== Exercise passage ==
The OpenVMS Cluster software has the following restrictions when multiple hosts are configured on the same SCSI bus:

OpenVMS Cluster systems also place one restriction on the SCSI quorum disk, whether the disk is located on a single-host SCSI bus or a multihost SCSI bus. The SCSI quorum disk must support tagged command queuing (TCQ). This is required because of the special handling that quorum I/O receives in the OpenVMS SCSI drivers.

This restriction is not expected to be significant, because all disks on a multihost SCSI bus must support tagged command queuing (see Section A.7.7), and because quorum disks are normally not used on single-host buses.

A.7.4 Troubleshooting

The following sections describe troubleshooting tips for solving common problems in an OpenVMS Cluster system that uses a SCSI interconnect.

A.7.4.1 Termination Problems

Verify that two terminators are on every SCSI interconnect (one at each end of the interconnect). The BA350 enclosure, the BA356 enclosure, the DWZZx, and the KZxxx adapters have internal terminators that are not visible externally (see Section A.4.4.)

A.7.4.2 Booting or Mounting Failures Caused by Incorrect Configurations

OpenVMS automatically detects configuration errors described in this section and prevents the possibility of data loss that could result from such configuration errors, either by bugchecking or by refusing to mount a disk.

A.7.4.2.1 Bugchecks During the Bootstrap Process

For versions prior to OpenVMS Alpha Version 7.2, there are three types of configuration errors that can cause a bugcheck during booting. The bugcheck code is VAXCLUSTER, Error detected by OpenVMS Cluster software .

== Stored data ==
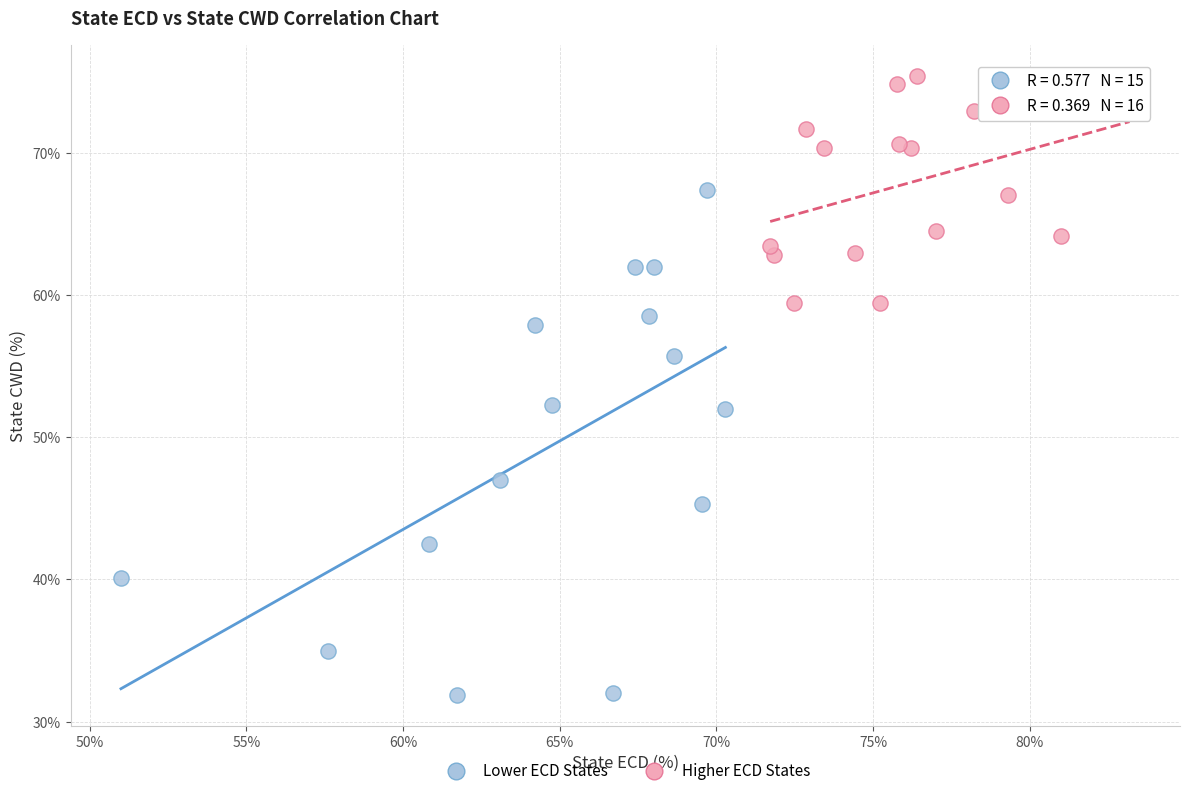

Which series contains the lowest Y value?

Lower ECD States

== Exercise aim ==
Please continue the passage on OpenVMS Cluster systems with SCSI interconnects above, picking up directly after its final sentence.

== Written answer ==
When OpenVMS boots, it determines which devices are present on the SCSI bus by sending an inquiry command to every SCSI ID. When a device receives the inquiry, it indicates its presence by returning data that indicates whether it is a disk, tape, or processor.

Some processor devices (host adapters) answer the inquiry without assistance from the operating system; others require that the operating system be running. The adapters supported in OpenVMS Cluster systems require the operating system to be running. These adapters, with the aid of OpenVMS, pass information in their response to the inquiry that allows the recipient to detect the following configuration errors:

A.7.4.2.2 Failure to Configure Devices

In OpenVMS Alpha Version 7.2, SCSI devices on a misconfigured bus (as described in Section A.7.4.2.1) are not configured. Instead, error messages that describe the incorrect configuration are displayed.

A.7.4.2.3 Mount Failures

There are two types of configuration error that can cause a disk to fail to mount.

First, when a system boots from a disk on the shared SCSI bus, it may fail to mount the system disk. This happens if there is another system on the SCSI bus that is already booted, and the other system is using a different device name for the system disk. (Two systems will disagree about the name of a device on the shared bus if their controller names or allocation classes are misconfigured, as described in the previous section.) If the system does not first execute one of the bugchecks described in the previous section, then the following error message is displayed on the console:


%SYSINIT-E- error when mounting system device, retrying..., status = 007280B4 

The decoded representation of this status is:


VOLALRMNT,  another volume of same label already mounted 

This error indicates that the system disk is already mounted in what appears to be another drive in the OpenVMS Cluster system, so it is not mounted again. To solve this problem, check the controller letters and allocation class values for each node on the shared SCSI bus.

Second, SCSI disks on a shared SCSI bus will fail to mount on both systems unless the disk supports tagged command queuing (TCQ). This is because TCQ provides a command-ordering guarantee that is required during OpenVMS Cluster state transitions.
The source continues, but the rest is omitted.